● Brief: Carry on the source column transformation documentation below from the point where it stops, before the rows.

● Source passage:
§ §

Source Column Transformation

Source Column Transformation #

From version 22.07.19.3 onwards, Replicant allows you to transform the data of source tables before it reaches the desired target. This is achieved via a configuration file where you can specify the transformation logic for each individual table. As Replicant processes data from source tables, it applies the transformation rules to the data, and then loads the transformed data into the destination tables. The column on the destination could either be a new column, or a source column with transformed values.

Source Column Transformation solves several business cases for data migration, while making it possible to build new features like data encryption and obfuscation.

Currently, Source Column Transformation is only supported for MySQL->Databricks pipeline.

Transformation Configuration File #

The Transformation Conifiguration File has all the transformation logic specified on a per-table basis. You can access a sample config file called column_transformation.yaml from the conf/transformation/ directory of your Replicant download folder replicant-cli. The following sample describes Transformation rules for two tables nation and lineitem:

type: COLUMN
enable: true
per-table-config:
  - catalog: tpch                                    
    schema: public                                   
    tables:
      nation:
        operations:
          - modulo:                                  
              enable: true                           
              source-column: A                       
              mod-by-column: D                       
              mod-by-value: 5                        
              target-column: F                       
              target-column-datatype: "INTEGER"

§ §

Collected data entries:
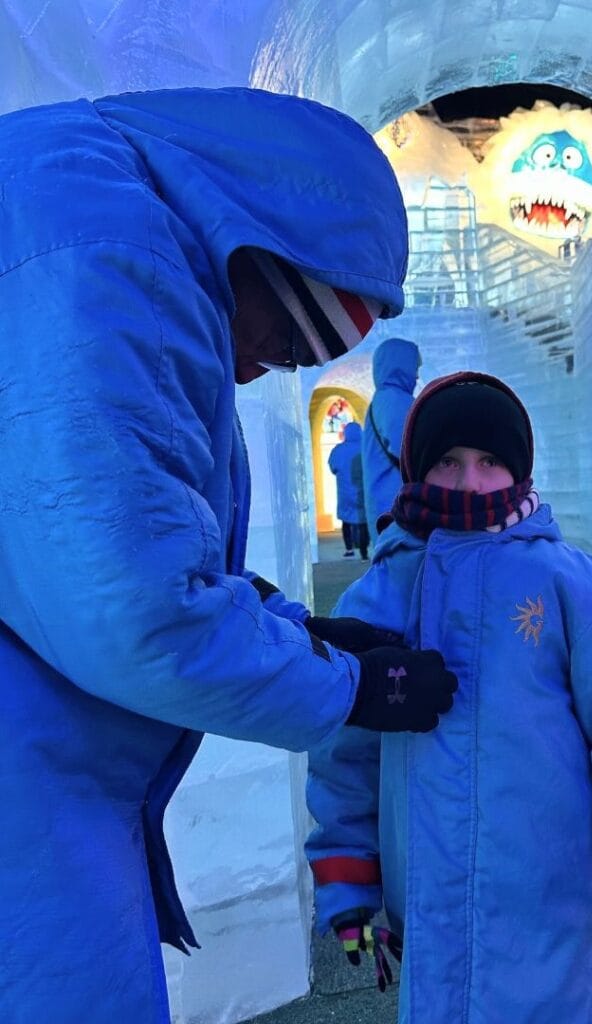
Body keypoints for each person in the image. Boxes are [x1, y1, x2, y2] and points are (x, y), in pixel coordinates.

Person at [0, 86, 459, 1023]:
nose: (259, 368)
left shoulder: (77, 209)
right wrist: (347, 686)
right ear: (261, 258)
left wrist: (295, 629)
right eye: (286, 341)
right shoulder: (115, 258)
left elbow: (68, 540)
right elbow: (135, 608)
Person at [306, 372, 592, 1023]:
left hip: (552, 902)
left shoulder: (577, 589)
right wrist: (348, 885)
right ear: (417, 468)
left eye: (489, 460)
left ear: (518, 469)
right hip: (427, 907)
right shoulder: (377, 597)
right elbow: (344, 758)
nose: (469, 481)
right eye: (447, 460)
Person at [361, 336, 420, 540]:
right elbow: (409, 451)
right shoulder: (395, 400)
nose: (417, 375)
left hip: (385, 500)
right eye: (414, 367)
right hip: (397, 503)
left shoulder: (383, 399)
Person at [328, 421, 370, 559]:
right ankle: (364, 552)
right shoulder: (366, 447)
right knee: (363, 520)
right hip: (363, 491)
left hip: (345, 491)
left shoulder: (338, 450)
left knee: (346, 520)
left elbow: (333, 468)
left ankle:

§ §

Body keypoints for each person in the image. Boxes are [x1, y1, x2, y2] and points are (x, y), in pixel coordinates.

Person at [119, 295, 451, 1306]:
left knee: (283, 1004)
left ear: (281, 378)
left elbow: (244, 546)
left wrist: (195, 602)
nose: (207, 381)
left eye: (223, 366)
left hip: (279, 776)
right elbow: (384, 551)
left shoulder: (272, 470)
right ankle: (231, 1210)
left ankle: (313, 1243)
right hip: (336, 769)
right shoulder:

§ §

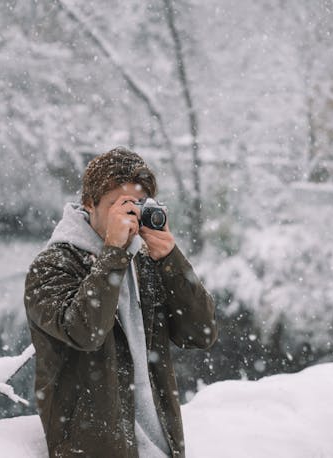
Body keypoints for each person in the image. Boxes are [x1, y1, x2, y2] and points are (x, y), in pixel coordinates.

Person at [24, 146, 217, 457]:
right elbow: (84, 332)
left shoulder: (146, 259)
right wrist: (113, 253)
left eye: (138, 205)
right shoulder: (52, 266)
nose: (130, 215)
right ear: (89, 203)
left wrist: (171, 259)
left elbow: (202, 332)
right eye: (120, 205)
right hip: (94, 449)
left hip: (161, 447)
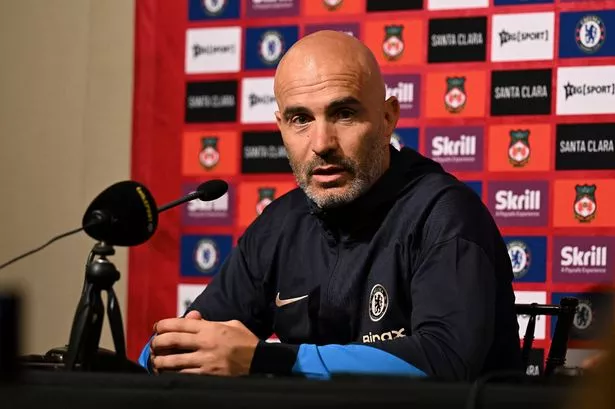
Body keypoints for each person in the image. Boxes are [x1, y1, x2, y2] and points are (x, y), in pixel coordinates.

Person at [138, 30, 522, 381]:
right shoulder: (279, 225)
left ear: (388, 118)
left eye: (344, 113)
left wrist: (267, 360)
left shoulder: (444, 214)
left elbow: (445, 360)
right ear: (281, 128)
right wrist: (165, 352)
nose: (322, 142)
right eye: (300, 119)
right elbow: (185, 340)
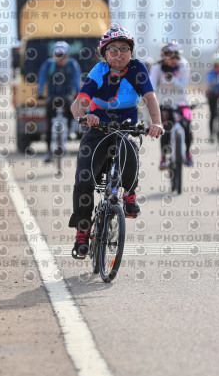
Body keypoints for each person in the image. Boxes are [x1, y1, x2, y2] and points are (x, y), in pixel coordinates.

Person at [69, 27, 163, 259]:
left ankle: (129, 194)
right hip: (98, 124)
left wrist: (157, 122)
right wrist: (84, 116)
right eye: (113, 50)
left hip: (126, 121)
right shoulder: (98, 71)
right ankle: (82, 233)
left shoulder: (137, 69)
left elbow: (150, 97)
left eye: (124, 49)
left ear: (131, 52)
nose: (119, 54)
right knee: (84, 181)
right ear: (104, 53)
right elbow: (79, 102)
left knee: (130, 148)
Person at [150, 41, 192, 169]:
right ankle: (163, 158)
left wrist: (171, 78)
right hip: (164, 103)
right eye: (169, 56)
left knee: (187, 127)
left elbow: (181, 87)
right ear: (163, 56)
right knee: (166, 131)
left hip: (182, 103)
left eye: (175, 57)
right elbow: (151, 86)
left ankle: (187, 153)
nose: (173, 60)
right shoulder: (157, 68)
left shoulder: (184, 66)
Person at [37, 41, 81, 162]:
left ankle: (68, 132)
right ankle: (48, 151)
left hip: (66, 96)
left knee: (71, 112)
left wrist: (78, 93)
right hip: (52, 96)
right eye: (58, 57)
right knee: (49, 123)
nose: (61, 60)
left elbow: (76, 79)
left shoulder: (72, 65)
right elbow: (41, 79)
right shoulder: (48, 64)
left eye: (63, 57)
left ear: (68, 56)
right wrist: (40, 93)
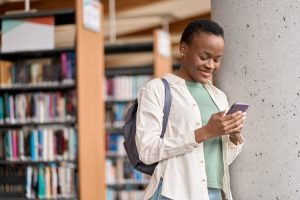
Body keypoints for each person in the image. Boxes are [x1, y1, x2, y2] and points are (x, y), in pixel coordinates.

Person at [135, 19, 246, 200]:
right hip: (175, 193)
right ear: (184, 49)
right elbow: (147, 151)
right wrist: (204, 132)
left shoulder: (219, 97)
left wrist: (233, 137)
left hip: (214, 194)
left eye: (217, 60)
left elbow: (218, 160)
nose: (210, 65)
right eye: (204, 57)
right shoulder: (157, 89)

§ §

● Output:
              target-column-key-type: SHARDKEY                        
          - concat:                                  
              enable: true                            
              source-column: P                        
              concat-by-columns: ["_", "column:Q"]   
              target-column: S                       
              target-column-datatype: ""             
          - trim:                                    
              enable: true                            
              source-column: X                        
              target-column: Y                       
              target-column-datatype: ""            
      lineitem:
        operations:
          - modulo:
              enable: true
              source-column: l_orderkey
              mod-by-column: l_partkey
              target-column: l_orderkey1
              target-column-datatype: "DECIMAL(15, 2)"
          - modulo:
              enable: true
              source-column: l_linenumber
              mod-by-value: 10
              target-column: l_linenumber
              target-column-datatype: ""
          - concat:
              enable: true
              source-column: l_comment
              concat-by-columns: [ " ", "column:l_shipmode", " ", "column:l_linestatus", " " ]
              target-column: concat_test
              target-column-datatype: "STRING(100)"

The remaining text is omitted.